Maria Inês acrescenta que, tal como Margarida, passou a ter um maior cuidado com o estilo de vida, nomeadamente com a gestão do nível de stresse, para os sintomas não se acentuarem. “Tento fazer vários tipos de exercícios de respiração para acalmar-me, mas, às vezes, não é suficiente (…) e eu noto que, quando tenho mais stress, os pelos da face aparecem mais fortes”, afirmou.

Maria Inês considera que a SOP ainda é um tema pouco abordado, principalmente nas escolas: “as pessoas não sabem o que é. Não é explicada na medida que deveria ser, principalmente às camadas mais jovens, que são um alvo bastante frágil desta síndrome”.

Pílula não é a única forma de tratamento 

Miguel Saraiva é endocrinologista e acompanha mulheres com Síndrome do Ovário Poliquístico.

O JPN falou com o endocrinologista Miguel Saraiva, que explicou que o diagnóstico é feito com base em três critériosdisfunção ovárica com ciclos irregulares, excesso de hormonas masculinizantes e quistos nos ovários. As pacientes têm de apresentar, pelo menos, dois destes problemas e ter determinadas patologias excluídas do diagnóstico.

O especialista salienta que a SOP é uma condição difícil de ser diagnosticada na adolescência, uma vez que as implicações mais comuns – ciclos menstruais irregulares, acne e quistos nos ovários – são consideradas “normais” nessa fase de vida.

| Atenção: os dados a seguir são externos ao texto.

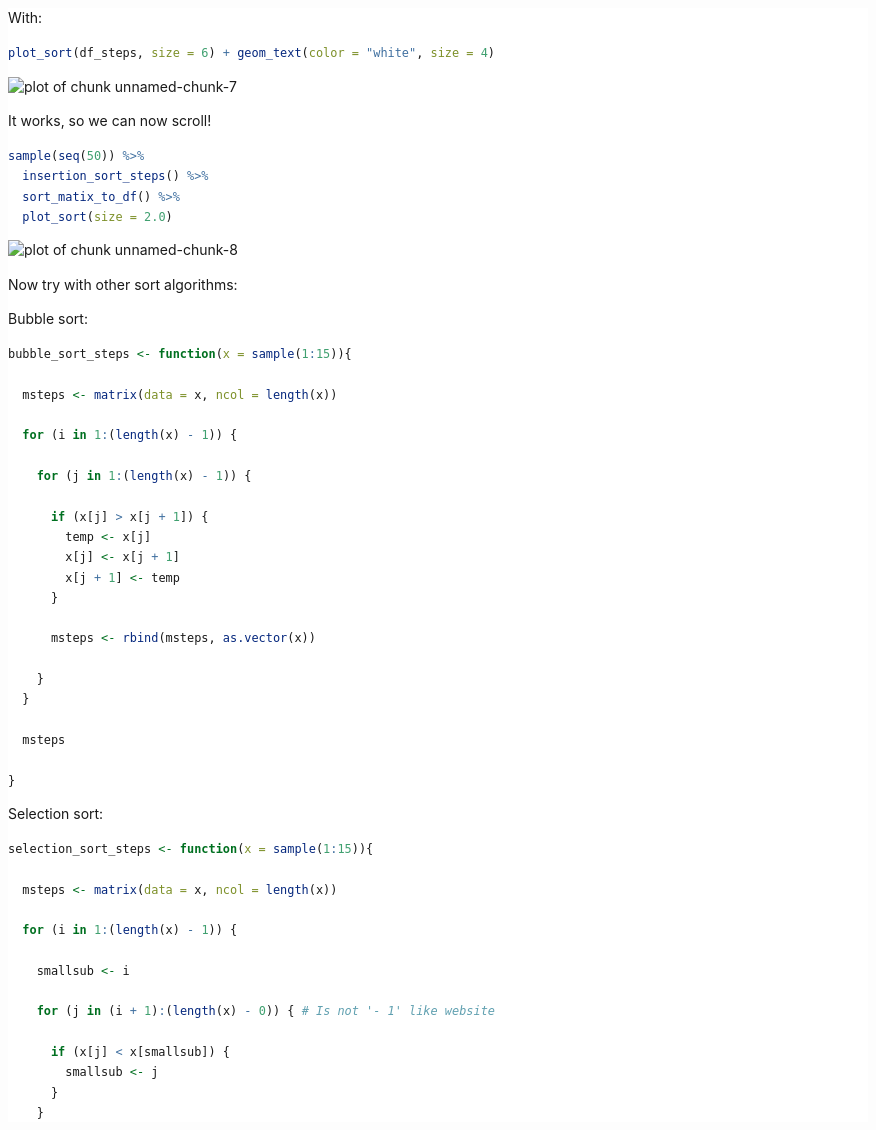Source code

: With:


```r
plot_sort(df_steps, size = 6) + geom_text(color = "white", size = 4)
```

<img src="/images/visualizing-sort-algorithms-with-ggplot/unnamed-chunk-7-1.png" title="plot of chunk unnamed-chunk-7" alt="plot of chunk unnamed-chunk-7" style="display: block; margin: auto;" />

It works, so we can now scroll! 


```r
sample(seq(50)) %>% 
  insertion_sort_steps() %>% 
  sort_matix_to_df() %>% 
  plot_sort(size = 2.0)
```

<img src="/images/visualizing-sort-algorithms-with-ggplot/unnamed-chunk-8-1.png" title="plot of chunk unnamed-chunk-8" alt="plot of chunk unnamed-chunk-8" style="display: block; margin: auto;" />


Now try with other sort algorithms:

Bubble sort:


```r
bubble_sort_steps <- function(x = sample(1:15)){
  
  msteps <- matrix(data = x, ncol = length(x))
  
  for (i in 1:(length(x) - 1)) {
    
    for (j in 1:(length(x) - 1)) {
      
      if (x[j] > x[j + 1]) {
        temp <- x[j]
        x[j] <- x[j + 1]
        x[j + 1] <- temp
      }
      
      msteps <- rbind(msteps, as.vector(x))
      
    }
  }
  
  msteps
  
}
```

Selection sort:


```r
selection_sort_steps <- function(x = sample(1:15)){
  
  msteps <- matrix(data = x, ncol = length(x))
  
  for (i in 1:(length(x) - 1)) {
    
    smallsub <- i
    
    for (j in (i + 1):(length(x) - 0)) { # Is not '- 1' like website
      
      if (x[j] < x[smallsub]) {
        smallsub <- j
      }
    }
```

O médico defende que o tratamento varia muito de acordo com o cenário que se tem à frente”, nomeadamente das queixas que cada mulher apresenta e se pretende ter filhos ou não. Miguel Saraiva explica que a pílula costuma ser “a primeira linha terapêutica” sendo, durante muitos anos, o pilar principal do tratamento da SOP.

No entanto, existem outras formas de tratamento, como medicações antiandrogénicas, que “bloqueiam” a produção de hormonas masculinas. Também há tratamentos que induzem a ovulação em mulheres com SOP que planeiam engravidar a curto prazo. O endocrinologista salienta que a síndrome “não é uma sentença de infertilidade” e que as técnicas de procriação medicamente assistida têm tido resultados positivos. 

Sobre o Inositol, vitamina do complexo B, Miguel Saraiva justifica que é “uma das medicações com menos evidência sólida no tratamento da Síndrome do Ovário Poliquístico”, mas que, “como é uma vitamina, não se esperam grandes efeitos adversos ou laterais”. O profissional de saúde acrescenta que costuma indicar o suplemento para mulheres que tenham pré-diabetes, excesso de peso e também mulheres que querem engravidar e são portadoras da síndrome.